ESMO Congress 2024 | OncologyPRO

Abstract 53P

Background

Biliary tract cancer (BTC) is a rare malignant tumor with poor prognosis. Envafolimab is a light-chain deficient PD-L1 antibody. Chidamide is a subtype-selective histone deacetylase (HDAC) inhibitor. Here we conducted a single-arm, multicenter, prospective phase Ⅱclinical study (ChiCTR2400080783) to evaluate the efficacy and safety of Envafolimab and Chidamide in combination with GEMOX as first-line treatment.

Methods

Patients with advanced BTCs receive treatment of Envafolimab (400 mg, on day 1) and Chidamide (20 mg orally for twice a week, on day 0, 3, 7, and 10), and GEMOX (gemcitabine 1000 mg/m², on day 1 and 8, and oxaliplatin 100 mg/m², on day 1) every 3 weeks for 8 cycles, followed by maintenance treatment with Envafolimab, Chidamide, and gemcitabine until PD, unacceptable toxicity, or patient refusal.

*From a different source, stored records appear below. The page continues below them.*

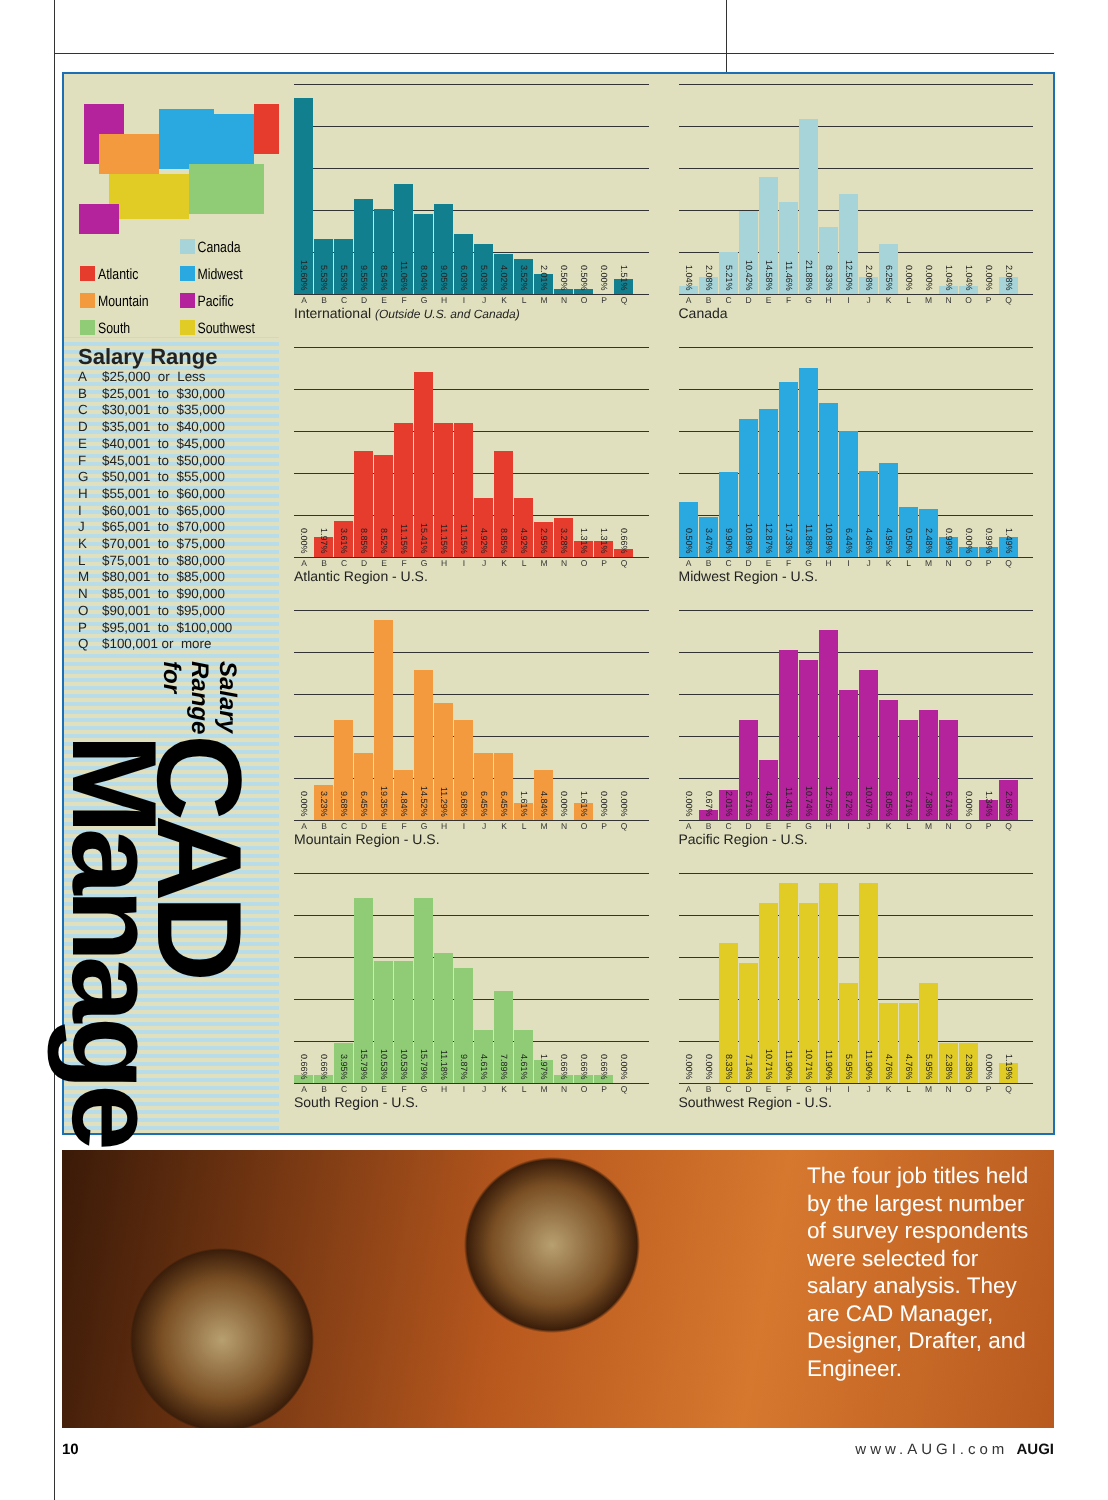Canada
Atlantic
Midwest
Mountain
Pacific
South
Southwest
Salary Range
A $25,000 or Less
B $25,001 to $30,000
C $30,001 to $35,000
D $35,001 to $40,000
E $40,001 to $45,000
F $45,001 to $50,000
G $50,001 to $55,000
H $55,001 to $60,000
I $60,001 to $65,000
J $65,001 to $70,000
K $70,001 to $75,000
L $75,001 to $80,000
M $80,001 to $85,000
N $85,001 to $90,000
O $90,001 to $95,000
P $95,001 to $100,000
Q $100,001 or more
Salary Range for
CAD Manager
19.60%
5.53%
5.53%
9.55%
8.54%
11.06%
8.04%
9.05%
6.03%
5.03%
4.02%
3.52%
2.01%
0.50%
0.50%
0.00%
1.51%
A B C D E F G H I J K L M N O P Q
International (Outside U.S. and Canada)
1.04%
2.08%
5.21%
10.42%
14.58%
11.46%
21.88%
8.33%
12.50%
2.08%
6.25%
0.00%
0.00%
1.04%
1.04%
0.00%
2.08%
A B C D E F G H I J K L M N O P Q
Canada
0.00%
1.97%
3.61%
8.85%
8.52%
11.15%
15.41%
11.15%
11.15%
4.92%
8.85%
4.92%
2.95%
3.28%
1.31%
1.31%
0.66%
A B C D E F G H I J K L M N O P Q
Atlantic Region - U.S.
0.50%
3.47%
9.90%
10.89%
12.87%
17.33%
11.88%
10.89%
6.44%
4.46%
4.95%
0.50%
2.48%
0.99%
0.00%
0.99%
1.49%
A B C D E F G H I J K L M N O P Q
Midwest Region - U.S.
0.00%
3.23%
9.68%
6.45%
19.35%
4.84%
14.52%
11.29%
9.68%
6.45%
6.45%
1.61%
4.84%
0.00%
1.61%
0.00%
0.00%
A B C D E F G H I J K L M N O P Q
Mountain Region - U.S.
0.00%
0.67%
2.01%
6.71%
4.03%
11.41%
10.74%
12.75%
8.72%
10.07%
8.05%
6.71%
7.38%
6.71%
0.00%
1.34%
2.68%
A B C D E F G H I J K L M N O P Q
Pacific Region - U.S.
0.66%
0.66%
3.95%
15.79%
10.53%
10.53%
15.79%
11.18%
9.87%
4.61%
7.89%
4.61%
1.97%
0.66%
0.66%
0.66%
0.00%
A B C D E F G H I J K L M N O P Q
South Region - U.S.
0.00%
0.00%
8.33%
7.14%
10.71%
11.90%
10.71%
11.90%
5.95%
11.90%
4.76%
4.76%
5.95%
2.38%
2.38%
0.00%
1.19%
A B C D E F G H I J K L M N O P Q
Southwest Region - U.S.
The four job titles held by the largest number of survey respondents were selected for salary analysis. They are CAD Manager, Designer, Drafter, and Engineer.
10 www.AUGI.com AUGI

The primary end points are safety and ORR. The secondary end points include PFS, OS, DCR, QoL and nutrition score.

Results

From Feb 2023 to Jun 2024, a total of 32 patients were enrolled; 22 were evaluable, including 16 patients of cholangiocarcinoma and 6 patients of gallbladder cancer. The median age was 64 years (range 33 - 78) and 16 (72.73%) patients had extrahepatic metastasis. After a median follow-up of 8.50 months, the ORR and DCR by RECIST1.1 were 50.00% and 77.27%, respectively, and median PFS and OS were not reached. Grade≥3 TRAEs occurred in 59.09% of patients, the most common TRAEs being anemia (54.55%), decreased platelet count (59.09%) and leukopenia (45.45%). No treatment-related deaths occurred.

Conclusions

Preliminary data suggest that Envafolimab and Chidamide in combination with GEMOX may be an effective treatment regimen with a manageable safety profile in patients with advanced BTCs.